If we say we're not going to participate in this and then we turn our backs on
them we've made their lives so much harder and given them no help. Tomorrow
you'll forget you participated in an outraged comment thread and move on.

But Saudi women will still be there. And all that they'd have for it all is
that their lives are harder.

Please, refrain from boarding the outrage train this time.

------
Chutzpah3
I am not a big fan of Islamic regimes and the Islamic law but then I think
American citizens should realize that not all other countries share their
values and American corporations are not beholden to any values American
society might pretend to have.

I would rather ask American people pressurize their government from not
selling weapons to Saudis and not to protect their Royal family. That does
1000x damage to Saudi women and American values more that Google making things
simple for Saudi Arabian women to move around.

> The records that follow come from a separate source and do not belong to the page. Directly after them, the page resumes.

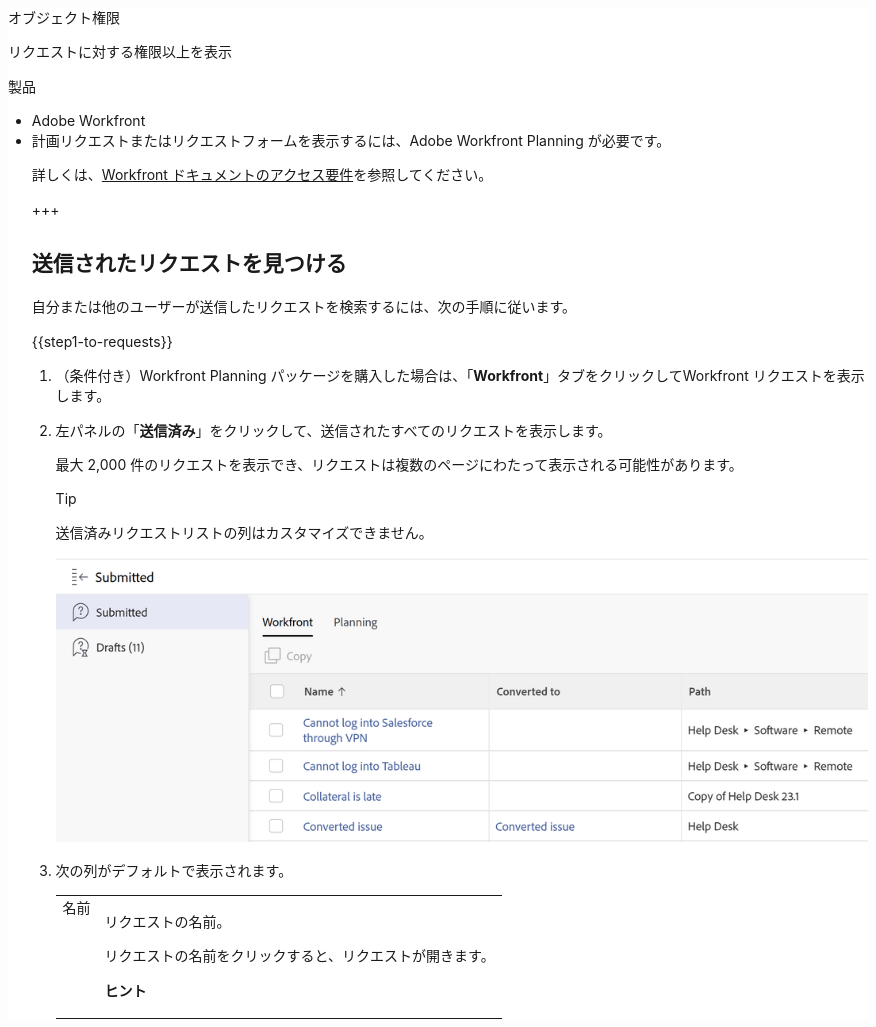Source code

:   <tr>
   <td role="rowheader">オブジェクト権限</td> 
   <td><p>リクエストに対する権限以上を表示</p></td> 
  </tr> 
  <tr> 
   <td role="rowheader"> 製品</td> 
   <td> <ul><li>Adobe Workfront</li><li>計画リクエストまたはリクエストフォームを表示するには、Adobe Workfront Planning が必要です。</td> 
  </tr> 
 </tbody> 
</table>

詳しくは、[Workfront ドキュメントのアクセス要件](/help/quicksilver/administration-and-setup/add-users/access-levels-and-object-permissions/access-level-requirements-in-documentation.md)を参照してください。

+++

## 送信されたリクエストを見つける

自分または他のユーザーが送信したリクエストを検索するには、次の手順に従います。

{{step1-to-requests}}

1. （条件付き）Workfront Planning パッケージを購入した場合は、「**Workfront**」タブをクリックしてWorkfront リクエストを表示します。
1. 左パネルの「**送信済み**」をクリックして、送信されたすべてのリクエストを表示します。

   最大 2,000 件のリクエストを表示でき、リクエストは複数のページにわたって表示される可能性があります。

   >[!TIP]
   >
   >送信済みリクエストリストの列はカスタマイズできません。

   ![](assets/nwe-submitted-requests-new-list-350x57.png)


1. 次の列がデフォルトで表示されます。

   <table style="table-layout:auto"> 
      <col> 
      <col> 
      <tbody> 
      <tr> 
         <td role="rowheader">名前</td> 
         <td> <p>リクエストの名前。</p> <p>リクエストの名前をクリックすると、リクエストが開きます。 </p> <p><b>ヒント</b>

Would you rather have a scenario where a woman needs to wait for the husband
to drive to the airport and permit her to travel ?

------
intopieces
On a completely unrelated note, I like the app's logo, it's a reduction of the
app's Arabic name. It would normally look like this: أبشر

------
reaperducer
I'd forgotten about this issue. Now that Google has made it an issue again,
let's hope that means Apple will make its response public soon.

------
throw2016
How the mighty have fallen. From once defending freedom and liberty to
advocating looking the other way when an app that grossly violates the basic
human rights of an entire gender shows up.

The top voted comment betrays the current moral compass of the tech community,
nothing is too regressive to not 'normalize' and hand wave away.

But given the community's U turn from freedom lovers to supporters of invasive
profiling and eager builders of surveillance systems this yet more evidence of
the community's dramatic slide into irrelevance, unless the conversation is
about startups or money.

The good news is for those with some moral spine this is not going to fly.
There is no way Google or Apple can continue to host this app once it is
widely known. Others will fight and win this battle while you plot your next
billion dollar unicorn to 'save the world'.

------
chriselles
Very interesting to see Google retain an app designed to shackle Saudi women
with digital chains.

While Google employees openly express discontent with Google’s involvement
with US DOD projects.

Gen 1 Silicon Valley was built on a foundation of US Defense funding.

How much is Saudi/Qatari/Emirati sovereign wealth fund money funding the
current generation of Silicon Valley?

I’ve worked with numerous women from conservative islamic countries.

All but onee are now settled legally in countries with considerably more
freedoms for females.

One is still working with the sword of Damocles dangling overhead in terms of
arranged marriage.

One female GSB classmate of mine is Egyptian working in Saudi Arabia in a
tenuous position without a male family sponsor/guardian.

Their country, their rules......

But our countries and companies, our rules.

Some consistent backbone by Google would be nice to see, not just in countries
where the consequences of having a backbone are minimal.